The Macquarie Group Ltd (ASX: MQG) share price is under the spotlight after revealing strong growth in its FY26 result.
Macquarie is a major financial institution with multiple divisions and global operations. Its activities include asset management, investment banking, and regular banking in Australia.
Macquarie FY26 result
Here are some of the main highlights from Macquarie’s FY26 report for the 12 months to 31 March 2026:
- FY26 second half net profit up 93% to $3.2 billion
- FY26 net profit increased 30% to $4.8 billion
- Earnings per share (EPS) increased 30% to $12.77
- Final dividend per share of $4.20, up 7.7%
- Full-year dividend per share of $7.00, up 7.7%
There were multiple drivers of the result, so let’s take a look at what helped the company deliver those overall numbers.
Strong performance across each division
Macquarie said that each of its businesses used its specialist expertise to navigate the current environment, identifying opportunities that support long-term growth. The company is very global these days – 68% of its total income was international.
Operating leverage was also demonstrated across the business, while operating income increased 13% year on year to $19.5 billion, operating expenses only went up 5% to $12.75 billion.
Macquarie Asset Management (MAM) net profit increased by 27% to $2.6 billion, primarily driven by higher performance fees.
Banking and financial services (BFS) net profit increased 17% to $1.6 billion, primarily driven by the loan portfolio and BFS deposits. This was partially offset by lower margins amid competition, as well as higher technology expenses to support business growth.
The commodities and global markets (CGM) division saw net profit growth of 49% to $4.2 billion. It benefited from the gain on sale of the OnStream meters platform, while commodities benefited from increased risk management income from client hedging activity across its global gas and power and global oil businesses.

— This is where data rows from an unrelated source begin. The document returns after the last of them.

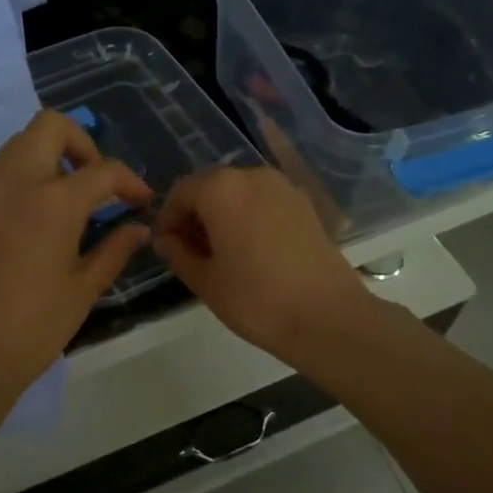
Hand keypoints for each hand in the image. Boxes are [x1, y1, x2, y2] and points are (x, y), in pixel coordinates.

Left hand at [0, 110, 152, 400]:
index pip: (102, 170)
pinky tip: (26, 228)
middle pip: (49, 126)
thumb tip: (138, 228)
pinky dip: (18, 186)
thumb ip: (115, 249)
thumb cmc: (35, 327)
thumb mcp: (84, 289)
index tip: (140, 201)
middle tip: (93, 182)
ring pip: (17, 147)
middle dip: (80, 144)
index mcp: (53, 203)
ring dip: (47, 160)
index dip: (130, 182)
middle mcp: (13, 183)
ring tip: (62, 203)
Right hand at [153, 166, 374, 365]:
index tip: (166, 246)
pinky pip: (264, 201)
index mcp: (221, 188)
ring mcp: (283, 187)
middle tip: (190, 251)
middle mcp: (252, 175)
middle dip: (195, 213)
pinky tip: (251, 250)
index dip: (168, 218)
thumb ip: (178, 253)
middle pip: (211, 186)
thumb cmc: (256, 299)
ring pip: (239, 192)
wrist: (327, 317)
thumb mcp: (205, 281)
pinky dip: (249, 216)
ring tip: (221, 253)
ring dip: (223, 214)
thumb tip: (166, 239)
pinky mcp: (305, 204)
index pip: (181, 191)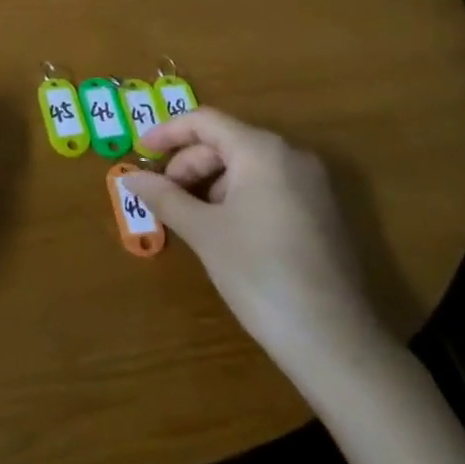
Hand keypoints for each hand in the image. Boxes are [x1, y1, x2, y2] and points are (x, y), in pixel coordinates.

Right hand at [123, 108, 390, 380]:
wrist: (334, 341)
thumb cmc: (259, 273)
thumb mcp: (204, 232)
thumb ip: (165, 197)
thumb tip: (130, 177)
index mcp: (262, 150)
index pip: (206, 121)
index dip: (168, 132)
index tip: (140, 152)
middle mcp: (291, 156)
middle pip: (227, 142)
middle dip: (189, 164)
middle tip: (162, 196)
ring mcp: (312, 185)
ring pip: (247, 166)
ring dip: (211, 184)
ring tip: (189, 218)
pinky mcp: (322, 213)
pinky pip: (269, 186)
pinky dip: (238, 197)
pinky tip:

Macquarie Capital’s net profit increased 43% to $1.5 billion, with higher income from equity investments, acquisition fees, brokerage and the private credit portfolio.
Outlook for the Macquarie share price
The company is a powerful performer in the ASX financial share sector, I think it’s capable of delivering much more growth than other ASX bank shares over the long-term because of its multi-division, global approach.
It doesn’t look cheap at an all-time high, though the profit growth has gone some distance to justify a higher valuation.
It really depends on whether profit growth can be sustained or whether this is as good as it gets. This is the financial share I’d buy out of all of the options on the ASX, though there are other ASX dividend shares that could be better value.